→ The task
The required result is every line of the records that includes "products".

Extracted page text data

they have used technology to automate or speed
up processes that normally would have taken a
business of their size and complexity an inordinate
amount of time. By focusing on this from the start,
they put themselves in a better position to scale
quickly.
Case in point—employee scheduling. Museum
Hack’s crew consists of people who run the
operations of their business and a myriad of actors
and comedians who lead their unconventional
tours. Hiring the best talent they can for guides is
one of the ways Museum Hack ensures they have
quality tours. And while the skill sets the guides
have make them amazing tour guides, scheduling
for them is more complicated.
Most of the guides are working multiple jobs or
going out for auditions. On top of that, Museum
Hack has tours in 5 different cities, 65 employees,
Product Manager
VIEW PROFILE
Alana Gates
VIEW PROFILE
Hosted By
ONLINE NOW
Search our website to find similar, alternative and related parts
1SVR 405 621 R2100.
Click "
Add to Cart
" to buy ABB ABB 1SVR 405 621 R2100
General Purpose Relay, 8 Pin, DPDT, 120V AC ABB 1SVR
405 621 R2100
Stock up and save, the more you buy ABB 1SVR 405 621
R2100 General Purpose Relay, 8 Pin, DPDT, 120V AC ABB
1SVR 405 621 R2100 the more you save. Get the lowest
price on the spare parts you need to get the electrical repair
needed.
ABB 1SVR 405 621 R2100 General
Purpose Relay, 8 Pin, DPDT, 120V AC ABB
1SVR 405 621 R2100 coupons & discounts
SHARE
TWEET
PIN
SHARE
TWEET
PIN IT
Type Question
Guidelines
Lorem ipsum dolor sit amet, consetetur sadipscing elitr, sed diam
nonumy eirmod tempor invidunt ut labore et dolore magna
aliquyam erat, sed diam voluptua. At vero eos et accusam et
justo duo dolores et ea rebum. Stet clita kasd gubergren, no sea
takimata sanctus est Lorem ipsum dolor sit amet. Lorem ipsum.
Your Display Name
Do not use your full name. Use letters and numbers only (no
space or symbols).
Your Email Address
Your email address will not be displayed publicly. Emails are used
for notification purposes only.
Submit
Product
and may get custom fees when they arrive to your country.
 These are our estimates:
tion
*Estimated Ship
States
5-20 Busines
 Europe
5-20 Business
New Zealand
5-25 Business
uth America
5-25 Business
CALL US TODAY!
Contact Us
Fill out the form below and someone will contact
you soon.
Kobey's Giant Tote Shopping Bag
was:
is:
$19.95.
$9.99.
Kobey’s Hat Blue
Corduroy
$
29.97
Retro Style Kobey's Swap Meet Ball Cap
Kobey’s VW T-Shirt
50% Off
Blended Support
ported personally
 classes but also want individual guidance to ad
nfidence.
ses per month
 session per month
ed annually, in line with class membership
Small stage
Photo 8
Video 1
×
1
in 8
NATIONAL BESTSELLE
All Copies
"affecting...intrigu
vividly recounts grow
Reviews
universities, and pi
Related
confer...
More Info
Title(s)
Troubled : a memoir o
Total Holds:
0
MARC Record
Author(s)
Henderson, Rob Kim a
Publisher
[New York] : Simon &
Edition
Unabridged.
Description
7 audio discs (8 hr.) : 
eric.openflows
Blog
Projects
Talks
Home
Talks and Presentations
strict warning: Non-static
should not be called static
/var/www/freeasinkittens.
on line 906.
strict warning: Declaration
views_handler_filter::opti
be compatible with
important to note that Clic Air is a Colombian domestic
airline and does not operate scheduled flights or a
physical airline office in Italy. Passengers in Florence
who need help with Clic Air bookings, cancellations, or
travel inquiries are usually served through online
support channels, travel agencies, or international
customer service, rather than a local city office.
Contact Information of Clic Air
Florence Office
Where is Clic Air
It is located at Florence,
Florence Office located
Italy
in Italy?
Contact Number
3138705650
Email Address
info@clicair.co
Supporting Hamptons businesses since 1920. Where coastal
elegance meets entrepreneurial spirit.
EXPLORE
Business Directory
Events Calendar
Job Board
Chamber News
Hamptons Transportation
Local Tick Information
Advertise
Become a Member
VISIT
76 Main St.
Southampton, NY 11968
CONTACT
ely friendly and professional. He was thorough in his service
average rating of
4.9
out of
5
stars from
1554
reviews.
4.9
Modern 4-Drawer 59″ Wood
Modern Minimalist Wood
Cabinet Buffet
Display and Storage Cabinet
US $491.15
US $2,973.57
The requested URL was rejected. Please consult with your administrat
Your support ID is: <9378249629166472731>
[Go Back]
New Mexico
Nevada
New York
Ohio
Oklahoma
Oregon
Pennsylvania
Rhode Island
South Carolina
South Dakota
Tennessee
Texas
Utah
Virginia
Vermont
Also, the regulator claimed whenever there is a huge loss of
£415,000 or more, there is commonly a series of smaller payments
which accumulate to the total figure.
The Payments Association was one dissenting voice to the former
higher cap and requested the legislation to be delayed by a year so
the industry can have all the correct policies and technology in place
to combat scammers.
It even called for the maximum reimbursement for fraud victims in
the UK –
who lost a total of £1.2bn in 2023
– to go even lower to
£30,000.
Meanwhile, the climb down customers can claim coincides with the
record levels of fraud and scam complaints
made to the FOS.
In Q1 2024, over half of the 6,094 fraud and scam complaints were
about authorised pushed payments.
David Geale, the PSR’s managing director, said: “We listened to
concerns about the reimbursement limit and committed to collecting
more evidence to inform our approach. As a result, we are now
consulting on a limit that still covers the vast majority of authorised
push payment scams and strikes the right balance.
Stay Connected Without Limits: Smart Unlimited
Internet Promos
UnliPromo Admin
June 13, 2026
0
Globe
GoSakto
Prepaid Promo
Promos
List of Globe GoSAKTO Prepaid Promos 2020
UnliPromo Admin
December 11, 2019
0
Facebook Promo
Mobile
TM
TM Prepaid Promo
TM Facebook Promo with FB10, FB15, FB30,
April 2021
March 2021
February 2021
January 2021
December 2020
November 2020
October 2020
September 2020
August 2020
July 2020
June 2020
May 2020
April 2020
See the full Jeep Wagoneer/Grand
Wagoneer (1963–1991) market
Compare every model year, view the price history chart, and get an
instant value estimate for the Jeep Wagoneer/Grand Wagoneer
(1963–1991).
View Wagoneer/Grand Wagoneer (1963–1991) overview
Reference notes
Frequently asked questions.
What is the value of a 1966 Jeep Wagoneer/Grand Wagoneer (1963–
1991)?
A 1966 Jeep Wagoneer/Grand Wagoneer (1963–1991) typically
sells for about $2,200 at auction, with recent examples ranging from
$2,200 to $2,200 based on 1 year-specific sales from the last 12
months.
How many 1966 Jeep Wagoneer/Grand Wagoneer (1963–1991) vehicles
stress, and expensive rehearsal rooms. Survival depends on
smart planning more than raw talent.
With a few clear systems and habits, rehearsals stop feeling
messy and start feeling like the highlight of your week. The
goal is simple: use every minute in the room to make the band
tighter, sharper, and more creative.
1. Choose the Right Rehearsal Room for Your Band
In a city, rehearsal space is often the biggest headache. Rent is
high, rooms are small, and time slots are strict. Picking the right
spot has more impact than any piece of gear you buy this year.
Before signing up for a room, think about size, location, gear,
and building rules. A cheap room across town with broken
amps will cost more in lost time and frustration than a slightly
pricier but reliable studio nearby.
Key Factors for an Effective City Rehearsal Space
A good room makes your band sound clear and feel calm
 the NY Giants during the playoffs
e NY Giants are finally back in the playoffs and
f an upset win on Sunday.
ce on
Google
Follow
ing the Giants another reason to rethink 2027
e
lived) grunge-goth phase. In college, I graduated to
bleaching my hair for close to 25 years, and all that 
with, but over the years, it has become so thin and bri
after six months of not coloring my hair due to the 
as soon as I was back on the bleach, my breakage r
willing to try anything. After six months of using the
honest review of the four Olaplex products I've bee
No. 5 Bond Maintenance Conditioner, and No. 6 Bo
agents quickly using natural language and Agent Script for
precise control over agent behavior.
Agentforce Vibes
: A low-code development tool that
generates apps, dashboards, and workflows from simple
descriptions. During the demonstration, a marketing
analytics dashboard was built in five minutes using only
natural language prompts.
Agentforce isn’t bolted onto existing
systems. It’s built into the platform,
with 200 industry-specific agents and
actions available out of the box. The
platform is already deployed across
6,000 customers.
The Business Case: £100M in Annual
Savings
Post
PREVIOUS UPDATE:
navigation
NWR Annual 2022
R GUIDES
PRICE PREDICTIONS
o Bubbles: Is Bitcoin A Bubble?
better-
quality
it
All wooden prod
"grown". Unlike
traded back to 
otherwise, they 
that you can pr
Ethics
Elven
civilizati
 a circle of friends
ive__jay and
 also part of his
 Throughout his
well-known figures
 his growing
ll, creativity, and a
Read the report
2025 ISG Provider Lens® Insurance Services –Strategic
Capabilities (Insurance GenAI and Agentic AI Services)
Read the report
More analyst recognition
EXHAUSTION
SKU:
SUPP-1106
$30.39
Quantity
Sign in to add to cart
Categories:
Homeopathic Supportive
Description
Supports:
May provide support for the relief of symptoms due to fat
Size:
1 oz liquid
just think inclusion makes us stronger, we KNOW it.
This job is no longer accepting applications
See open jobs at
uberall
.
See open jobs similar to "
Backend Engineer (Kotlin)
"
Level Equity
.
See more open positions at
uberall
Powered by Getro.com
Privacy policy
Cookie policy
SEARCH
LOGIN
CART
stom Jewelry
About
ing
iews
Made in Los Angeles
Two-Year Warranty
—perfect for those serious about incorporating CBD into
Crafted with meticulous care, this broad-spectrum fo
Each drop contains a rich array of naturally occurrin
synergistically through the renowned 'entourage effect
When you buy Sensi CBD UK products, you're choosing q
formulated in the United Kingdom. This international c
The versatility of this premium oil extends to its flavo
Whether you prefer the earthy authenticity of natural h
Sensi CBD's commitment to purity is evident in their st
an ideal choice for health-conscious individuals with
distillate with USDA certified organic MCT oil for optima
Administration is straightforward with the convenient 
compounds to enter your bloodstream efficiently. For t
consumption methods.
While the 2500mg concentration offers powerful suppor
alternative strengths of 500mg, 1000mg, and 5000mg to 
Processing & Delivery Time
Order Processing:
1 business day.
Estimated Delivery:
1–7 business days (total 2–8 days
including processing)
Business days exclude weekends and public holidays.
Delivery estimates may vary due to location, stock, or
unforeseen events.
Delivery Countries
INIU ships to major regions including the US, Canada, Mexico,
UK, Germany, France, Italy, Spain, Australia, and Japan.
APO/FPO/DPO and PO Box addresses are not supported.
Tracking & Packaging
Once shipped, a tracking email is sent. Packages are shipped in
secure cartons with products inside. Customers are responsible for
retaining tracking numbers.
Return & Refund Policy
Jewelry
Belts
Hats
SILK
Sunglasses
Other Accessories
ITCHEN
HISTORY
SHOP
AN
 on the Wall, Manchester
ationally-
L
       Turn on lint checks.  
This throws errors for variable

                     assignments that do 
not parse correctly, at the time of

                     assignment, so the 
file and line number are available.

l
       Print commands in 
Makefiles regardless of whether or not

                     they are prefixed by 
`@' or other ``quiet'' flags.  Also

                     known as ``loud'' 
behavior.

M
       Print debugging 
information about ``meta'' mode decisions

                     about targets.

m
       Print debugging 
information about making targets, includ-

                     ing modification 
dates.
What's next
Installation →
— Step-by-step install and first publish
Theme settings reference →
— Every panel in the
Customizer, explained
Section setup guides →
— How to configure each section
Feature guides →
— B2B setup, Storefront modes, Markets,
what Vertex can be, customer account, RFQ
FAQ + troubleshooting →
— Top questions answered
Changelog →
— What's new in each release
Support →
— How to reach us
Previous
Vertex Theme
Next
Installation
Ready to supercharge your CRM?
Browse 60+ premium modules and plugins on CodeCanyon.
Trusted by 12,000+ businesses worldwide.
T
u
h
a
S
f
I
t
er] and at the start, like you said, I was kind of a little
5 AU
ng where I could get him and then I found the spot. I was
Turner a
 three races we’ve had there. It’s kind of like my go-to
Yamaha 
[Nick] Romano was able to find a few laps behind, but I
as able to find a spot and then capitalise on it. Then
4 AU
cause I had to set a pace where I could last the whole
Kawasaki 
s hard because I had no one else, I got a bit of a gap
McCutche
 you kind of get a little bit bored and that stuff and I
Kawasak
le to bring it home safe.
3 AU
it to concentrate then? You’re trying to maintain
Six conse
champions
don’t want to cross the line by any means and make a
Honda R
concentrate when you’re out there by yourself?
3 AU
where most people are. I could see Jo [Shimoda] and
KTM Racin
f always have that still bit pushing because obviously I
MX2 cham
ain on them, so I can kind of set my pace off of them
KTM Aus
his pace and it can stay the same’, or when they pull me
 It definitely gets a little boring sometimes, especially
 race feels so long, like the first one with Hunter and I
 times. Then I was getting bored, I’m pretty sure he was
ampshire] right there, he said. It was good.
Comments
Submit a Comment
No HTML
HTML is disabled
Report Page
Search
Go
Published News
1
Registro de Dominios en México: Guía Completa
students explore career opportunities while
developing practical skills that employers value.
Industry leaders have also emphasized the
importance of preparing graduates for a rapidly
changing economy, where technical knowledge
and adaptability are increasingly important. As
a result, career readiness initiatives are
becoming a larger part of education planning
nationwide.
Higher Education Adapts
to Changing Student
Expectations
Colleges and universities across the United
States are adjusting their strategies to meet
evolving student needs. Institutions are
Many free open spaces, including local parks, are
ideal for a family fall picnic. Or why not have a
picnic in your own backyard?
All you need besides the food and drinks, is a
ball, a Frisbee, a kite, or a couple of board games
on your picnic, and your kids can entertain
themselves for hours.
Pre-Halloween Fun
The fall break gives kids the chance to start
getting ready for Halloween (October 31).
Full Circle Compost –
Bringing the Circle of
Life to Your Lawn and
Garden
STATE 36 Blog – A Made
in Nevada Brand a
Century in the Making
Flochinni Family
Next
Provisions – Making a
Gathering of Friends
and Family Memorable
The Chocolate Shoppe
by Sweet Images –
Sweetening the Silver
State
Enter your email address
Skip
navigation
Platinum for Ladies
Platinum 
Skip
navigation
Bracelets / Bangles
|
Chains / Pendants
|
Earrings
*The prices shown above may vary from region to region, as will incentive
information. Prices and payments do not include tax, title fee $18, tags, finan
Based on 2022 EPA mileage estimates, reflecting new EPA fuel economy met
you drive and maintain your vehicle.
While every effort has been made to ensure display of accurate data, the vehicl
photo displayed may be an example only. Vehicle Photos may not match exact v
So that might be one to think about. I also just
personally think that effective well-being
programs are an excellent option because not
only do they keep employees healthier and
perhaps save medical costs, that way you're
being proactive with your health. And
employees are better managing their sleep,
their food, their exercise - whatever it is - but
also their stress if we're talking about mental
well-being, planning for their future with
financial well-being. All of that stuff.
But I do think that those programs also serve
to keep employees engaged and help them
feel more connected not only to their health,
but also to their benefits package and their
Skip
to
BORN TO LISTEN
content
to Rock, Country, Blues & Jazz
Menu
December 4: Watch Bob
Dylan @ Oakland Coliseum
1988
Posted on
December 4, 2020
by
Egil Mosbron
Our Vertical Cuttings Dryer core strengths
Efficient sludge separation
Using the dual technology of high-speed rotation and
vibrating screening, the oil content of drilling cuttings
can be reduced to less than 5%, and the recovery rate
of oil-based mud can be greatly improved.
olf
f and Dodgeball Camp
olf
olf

→ Response box
honest review of the four Olaplex products I've bee
When you buy Sensi CBD UK products, you're choosing q
secure cartons with products inside. Customers are responsible for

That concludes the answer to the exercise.